* _What you have to do_:
Would you repeat exactly the part of the listing below that runs from the line containing "I. Active war" down to the line containing "0.5(1.6) | 0.2(1.5) |", inclusive, and nothing else?

* _Records for this exercise_:
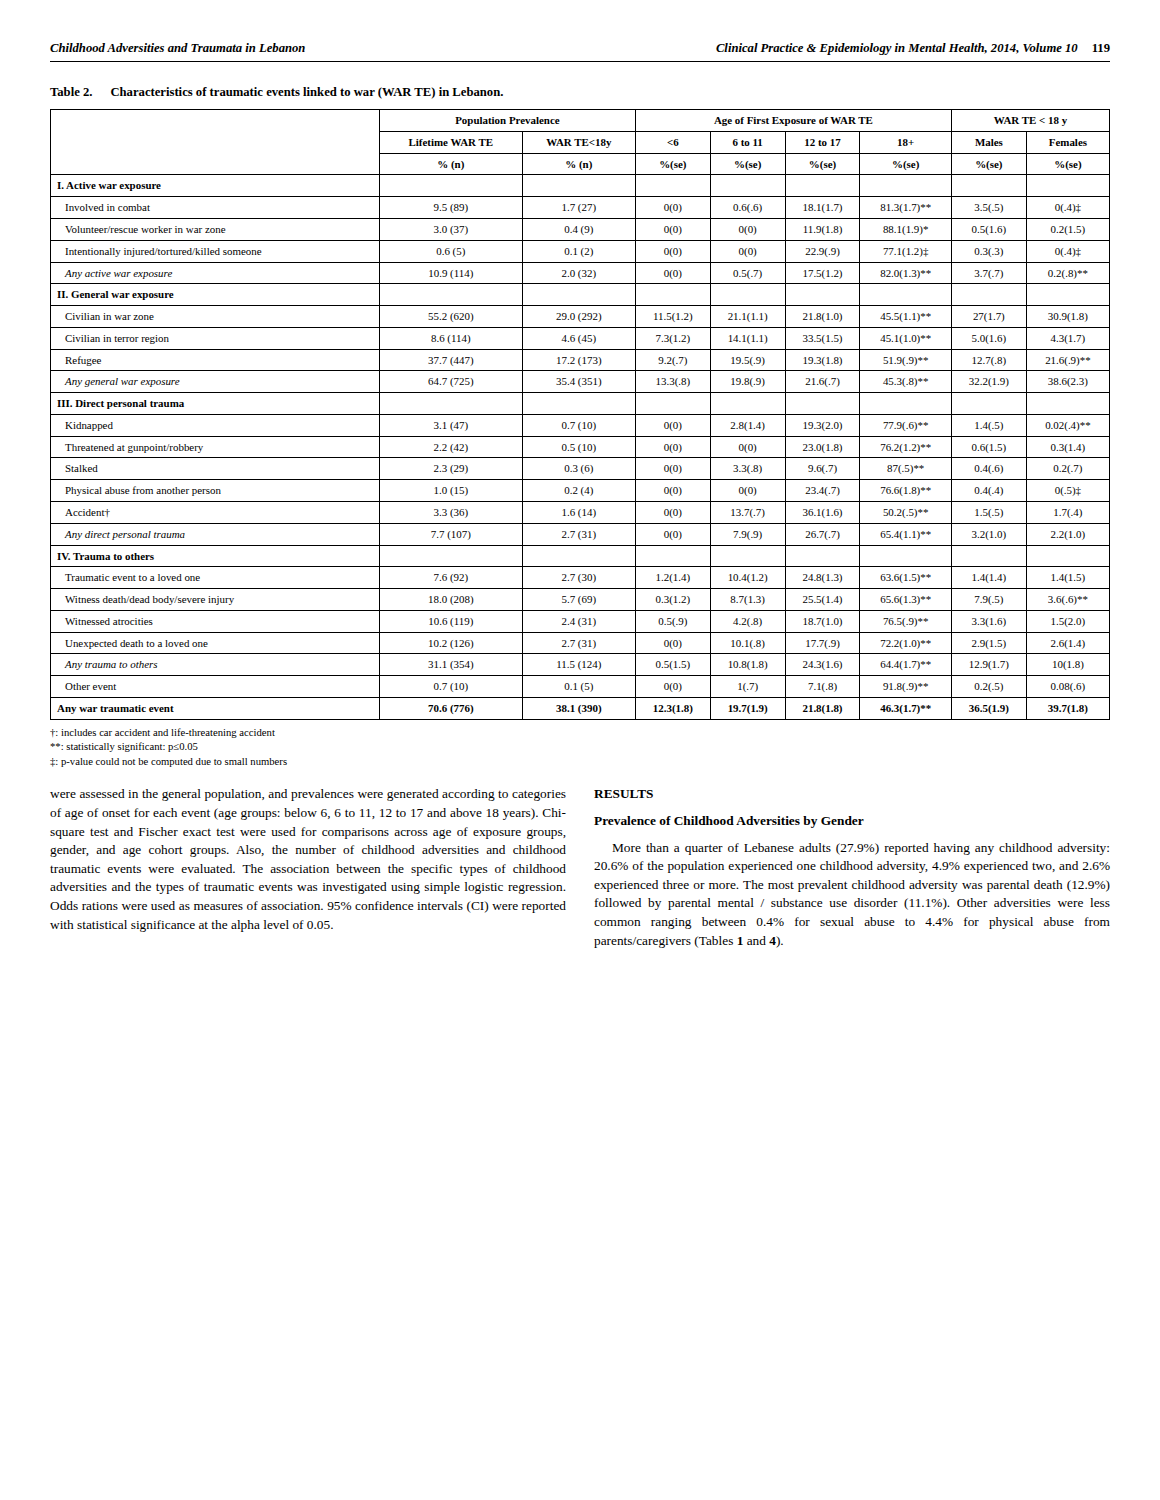Childhood Adversities and Traumata in Lebanon
Clinical Practice & Epidemiology in Mental Health, 2014, Volume 10119
Table 2. Characteristics of traumatic events linked to war (WAR TE) in Lebanon.
| | Population Prevalence | Age of First Exposure of WAR TE | WAR TE < 18 y |
| --- | --- | --- | --- |
| Lifetime WAR TE | WAR TE<18y | <6 | 6 to 11 | 12 to 17 | 18+ | Males | Females |
| % (n) | % (n) | %(se) | %(se) | %(se) | %(se) | %(se) | %(se) |
| I. Active war exposure | | | | | | | | |
| Involved in combat | 9.5 (89) | 1.7 (27) | 0(0) | 0.6(.6) | 18.1(1.7) | 81.3(1.7)** | 3.5(.5) | 0(.4)‡ |
| Volunteer/rescue worker in war zone | 3.0 (37) | 0.4 (9) | 0(0) | 0(0) | 11.9(1.8) | 88.1(1.9)* | 0.5(1.6) | 0.2(1.5) |
| Intentionally injured/tortured/killed someone | 0.6 (5) | 0.1 (2) | 0(0) | 0(0) | 22.9(.9) | 77.1(1.2)‡ | 0.3(.3) | 0(.4)‡ |
| Any active war exposure | 10.9 (114) | 2.0 (32) | 0(0) | 0.5(.7) | 17.5(1.2) | 82.0(1.3)** | 3.7(.7) | 0.2(.8)** |
| II. General war exposure | | | | | | | | |
| Civilian in war zone | 55.2 (620) | 29.0 (292) | 11.5(1.2) | 21.1(1.1) | 21.8(1.0) | 45.5(1.1)** | 27(1.7) | 30.9(1.8) |
| Civilian in terror region | 8.6 (114) | 4.6 (45) | 7.3(1.2) | 14.1(1.1) | 33.5(1.5) | 45.1(1.0)** | 5.0(1.6) | 4.3(1.7) |
| Refugee | 37.7 (447) | 17.2 (173) | 9.2(.7) | 19.5(.9) | 19.3(1.8) | 51.9(.9)** | 12.7(.8) | 21.6(.9)** |
| Any general war exposure | 64.7 (725) | 35.4 (351) | 13.3(.8) | 19.8(.9) | 21.6(.7) | 45.3(.8)** | 32.2(1.9) | 38.6(2.3) |
| III. Direct personal trauma | | | | | | | | |
| Kidnapped | 3.1 (47) | 0.7 (10) | 0(0) | 2.8(1.4) | 19.3(2.0) | 77.9(.6)** | 1.4(.5) | 0.02(.4)** |
| Threatened at gunpoint/robbery | 2.2 (42) | 0.5 (10) | 0(0) | 0(0) | 23.0(1.8) | 76.2(1.2)** | 0.6(1.5) | 0.3(1.4) |
| Stalked | 2.3 (29) | 0.3 (6) | 0(0) | 3.3(.8) | 9.6(.7) | 87(.5)** | 0.4(.6) | 0.2(.7) |
| Physical abuse from another person | 1.0 (15) | 0.2 (4) | 0(0) | 0(0) | 23.4(.7) | 76.6(1.8)** | 0.4(.4) | 0(.5)‡ |
| Accident† | 3.3 (36) | 1.6 (14) | 0(0) | 13.7(.7) | 36.1(1.6) | 50.2(.5)** | 1.5(.5) | 1.7(.4) |
| Any direct personal trauma | 7.7 (107) | 2.7 (31) | 0(0) | 7.9(.9) | 26.7(.7) | 65.4(1.1)** | 3.2(1.0) | 2.2(1.0) |
| IV. Trauma to others | | | | | | | | |
| Traumatic event to a loved one | 7.6 (92) | 2.7 (30) | 1.2(1.4) | 10.4(1.2) | 24.8(1.3) | 63.6(1.5)** | 1.4(1.4) | 1.4(1.5) |
| Witness death/dead body/severe injury | 18.0 (208) | 5.7 (69) | 0.3(1.2) | 8.7(1.3) | 25.5(1.4) | 65.6(1.3)** | 7.9(.5) | 3.6(.6)** |
| Witnessed atrocities | 10.6 (119) | 2.4 (31) | 0.5(.9) | 4.2(.8) | 18.7(1.0) | 76.5(.9)** | 3.3(1.6) | 1.5(2.0) |
| Unexpected death to a loved one | 10.2 (126) | 2.7 (31) | 0(0) | 10.1(.8) | 17.7(.9) | 72.2(1.0)** | 2.9(1.5) | 2.6(1.4) |
| Any trauma to others | 31.1 (354) | 11.5 (124) | 0.5(1.5) | 10.8(1.8) | 24.3(1.6) | 64.4(1.7)** | 12.9(1.7) | 10(1.8) |
| Other event | 0.7 (10) | 0.1 (5) | 0(0) | 1(.7) | 7.1(.8) | 91.8(.9)** | 0.2(.5) | 0.08(.6) |
| Any war traumatic event | 70.6 (776) | 38.1 (390) | 12.3(1.8) | 19.7(1.9) | 21.8(1.8) | 46.3(1.7)** | 36.5(1.9) | 39.7(1.8) |
†: includes car accident and life-threatening accident
**: statistically significant: p≤0.05
‡: p-value could not be computed due to small numbers
were assessed in the general population, and prevalences were generated according to categories of age of onset for each event (age groups: below 6, 6 to 11, 12 to 17 and above 18 years). Chi-square test and Fischer exact test were used for comparisons across age of exposure groups, gender, and age cohort groups. Also, the number of childhood adversities and childhood traumatic events were evaluated. The association between the specific types of childhood adversities and the types of traumatic events was investigated using simple logistic regression. Odds rations were used as measures of association. 95% confidence intervals (CI) were reported with statistical significance at the alpha level of 0.05.
Results
Prevalence of Childhood Adversities by Gender
More than a quarter of Lebanese adults (27.9%) reported having any childhood adversity: 20.6% of the population experienced one childhood adversity, 4.9% experienced two, and 2.6% experienced three or more. The most prevalent childhood adversity was parental death (12.9%) followed by parental mental / substance use disorder (11.1%). Other adversities were less common ranging between 0.4% for sexual abuse to 4.4% for physical abuse from parents/caregivers (Tables 1 and 4).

* _Solution to the exercise_:
| I. Active war exposure | | | | | | | | |
| Involved in combat | 9.5 (89) | 1.7 (27) | 0(0) | 0.6(.6) | 18.1(1.7) | 81.3(1.7)** | 3.5(.5) | 0(.4)‡ |
| Volunteer/rescue worker in war zone | 3.0 (37) | 0.4 (9) | 0(0) | 0(0) | 11.9(1.8) | 88.1(1.9)* | 0.5(1.6) | 0.2(1.5) |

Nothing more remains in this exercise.